A família Coxi, que já denunciou
a violência policial pela voz de Fernando, diz que não vai ficar de braços
cruzados. Vai avançar com uma queixa pelo uso excessivo de força por parte dos
agentes da polícia. "Isso não vai terminar assim, vamos recorrer. Nós
também somos pessoas, não somos animais. Trabalhamos, contribuímos para o
desenvolvimento deste país e eles não nos tratam como seres humanos. Ainda
pensam que continuamos [sob] o jugo deles", afirma o pai de Hortêncio
Coxi.
O advogado da família, José
Semedo Fernandes, que defende Hortêncio Coxi neste caso, fala em
responsabilização dos agentes envolvidos nas agressões: "É de se prever e
é o que nós queremos. Essa responsabilização está em cima da mesa porque não é
o primeiro caso que acontece algo desse género”.

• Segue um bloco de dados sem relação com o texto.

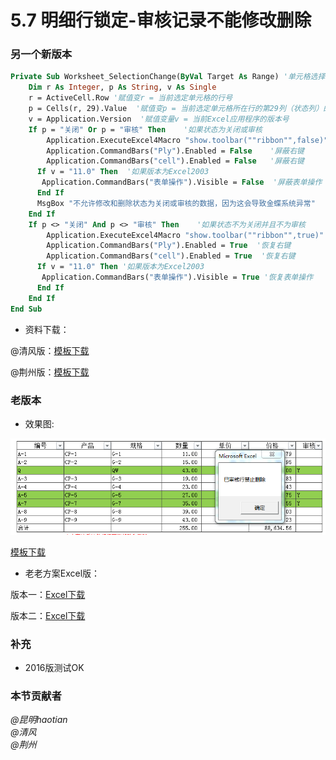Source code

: # 5.7 明细行锁定-审核记录不能修改删除
### 另一个新版本
```vb
Private Sub Worksheet_SelectionChange(ByVal Target As Range) '单元格选择事件
	Dim r As Integer, p As String, v As Single
	r = ActiveCell.Row '赋值变r = 当前选定单元格的行号
	p = Cells(r, 29).Value  '赋值变p = 当前选定单元格所在行的第29列（状态列）的单元格的值
	v = Application.Version  '赋值变量v = 当前Excel应用程序的版本号	
	If p = "关闭" Or p = "审核" Then    '如果状态为关闭或审核
	    Application.ExecuteExcel4Macro "show.toolbar(""ribbon"",false)" '屏蔽功能区
	    Application.CommandBars("Ply").Enabled = False    '屏蔽右键
	    Application.CommandBars("cell").Enabled = False   '屏蔽右键
	  If v = "11.0" Then  '如果版本为Excel2003
	   Application.CommandBars("表单操作").Visible = False  '屏蔽表单操作
	  End If
	  MsgBox "不允许修改和删除状态为关闭或审核的数据，因为这会导致金蝶系统异常"
	End If	
	If p <> "关闭" And p <> "审核" Then    '如果状态不为关闭并且不为审核
	    Application.ExecuteExcel4Macro "show.toolbar(""ribbon"",true)" '恢复功能区
	    Application.CommandBars("Ply").Enabled = True  '恢复右键
	    Application.CommandBars("cell").Enabled = True  '恢复右键
	  If v = "11.0" Then '如果版本为Excel2003
	   Application.CommandBars("表单操作").Visible = True '恢复表单操作
	  End If
	End If
End Sub
```

- 资料下载：

@清风版：<a href="./5.7.5.zip" download>模板下载</a>

@荆州版：<a href="./5.7.6.zip" download>模板下载</a>

### 老版本
- 效果图:

![](./5.7.1.png?raw=true)

<a href="./5.7.2.rar" download>模板下载</a>

- 老老方案Excel版：

版本一：<a href="./5.7.3.xls" download>Excel下载</a>

版本二：<a href="./5.7.4.xls" download>Excel下载</a>

### 补充
* 2016版测试OK

### 本节贡献者
*@昆明haotian*  
*@清风*  
*@荆州*  
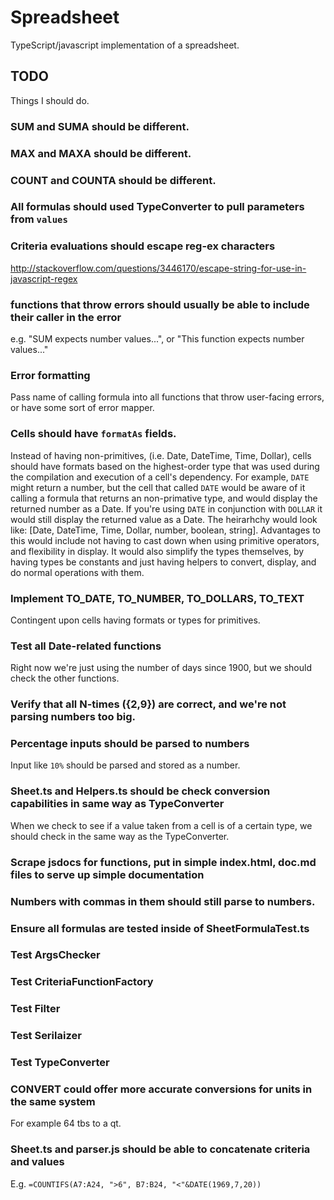 # Spreadsheet
TypeScript/javascript implementation of a spreadsheet.

## TODO
Things I should do.


### SUM and SUMA should be different.


### MAX and MAXA should be different.


### COUNT and COUNTA should be different.


### All formulas should used TypeConverter to pull parameters from `values`


### Criteria evaluations should escape reg-ex characters
http://stackoverflow.com/questions/3446170/escape-string-for-use-in-javascript-regex


### functions that throw errors should usually be able to include their caller in the error
e.g. "SUM expects number values...", or "This function expects number values..."


### Error formatting
Pass name of calling formula into all functions that throw user-facing errors, or have some sort of error mapper.


### Cells should have `formatAs` fields.
Instead of having non-primitives, (i.e. Date, DateTime, Time, Dollar), cells should have formats based on the
highest-order type that was used during the compilation and execution of a cell's dependency. For example, `DATE` might
return a number, but the cell that called `DATE` would be aware of it calling a formula that returns an non-primative
type, and would display the returned number as a Date. If you're using `DATE` in conjunction with `DOLLAR` it would
still display the returned value as a Date. The heirarhchy would look like: [Date, DateTime, Time, Dollar, number,
boolean, string]. Advantages to this would include not having to cast down when using primitive operators,
and flexibility in display. It would also simplify the types themselves, by having types be constants and just having
helpers to convert, display, and do normal operations with them.


### Implement TO_DATE, TO_NUMBER, TO_DOLLARS, TO_TEXT
Contingent upon cells having formats or types for primitives.


### Test all Date-related functions
Right now we're just using the number of days since 1900, but we should check the other functions.


### Verify that all N-times ({2,9}) are correct, and we're not parsing numbers too big.


### Percentage inputs should be parsed to numbers
Input like `10%` should be parsed and stored as a number.


### Sheet.ts and Helpers.ts should be check conversion capabilities in same way as TypeConverter
When we check to see if a value taken from a cell is of a certain type, we should check in the same way as the
TypeConverter.


### Scrape jsdocs for functions, put in simple index.html, doc.md files to serve up simple documentation


### Numbers with commas in them should still parse to numbers.


### Ensure all formulas are tested inside of SheetFormulaTest.ts


### Test ArgsChecker


### Test CriteriaFunctionFactory


### Test Filter


### Test Serilaizer


### Test TypeConverter


### CONVERT could offer more accurate conversions for units in the same system
For example 64 tbs to a qt.


### Sheet.ts and parser.js should be able to concatenate criteria and values
E.g. `=COUNTIFS(A7:A24, ">6", B7:B24, "<"&DATE(1969,7,20))`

Segundo Semedo Fernandos, os
casos são vários e "a única diferença deste caso para outros casos é que
foi filmado".
"É necessário que haja uma
intervenção musculada por parte da própria instituição e a primeira coisa a
acontecer é reconhecerem que há um problema grave dentro da instituição
[policial] que deve ser resolvido, que é a violência sobre as pessoas que têm
menos rendimentos e que vivem em bairros sociais", diz o advogado.
Comunidade angolana atenta
Ainda no domingo, uma equipa do
Consulado-Geral de Angola, encabeçada por Mário Silva, vice-cônsul para o setor
das Comunidades, deslocou-se ao local dos incidentes para se inteirar do
episódio e prestar apoio à família agredida.
David Gourgel, da Associação
Fórum dos Jovens Angolanos em Portugal (AFJAP), também lamenta o excesso dos
agentes da polícia portuguesa.
"Pretendemos agora que não
haja mais tumultos, quer da parte da força policial quer dos próprios moradores
do bairro da Jamaica. A intenção é passar uma imagem de paz e os tribunais vão
então decidir quem tem razão. O nosso trabalho neste momento é esse",
sublinha.
A SOS Racismo, que se deslocou ao
bairro e ouviu os testemunhos das vítimas e dos cidadãos que presenciaram a
ação dos agentes, também condena veementemente a atuação da PSP e, por este não
ser um caso isolado, defende que as agressões policiais não podem ficar
impunes, classificando-as como "absolutamente injustificáveis e
inaceitáveis" num comunicado divulgado no domingo.
A associação exige o
apuramento das responsabilidades, "independentemente das circunstâncias e
dos contornos em que aconteceu o caso". Perante mais este incidente e para
que se faça justiça, o SOS Racismo fez saber que, nos próximos dias, irá
apresentar queixa ao Ministério Público contra os agentes policiais envolvidos.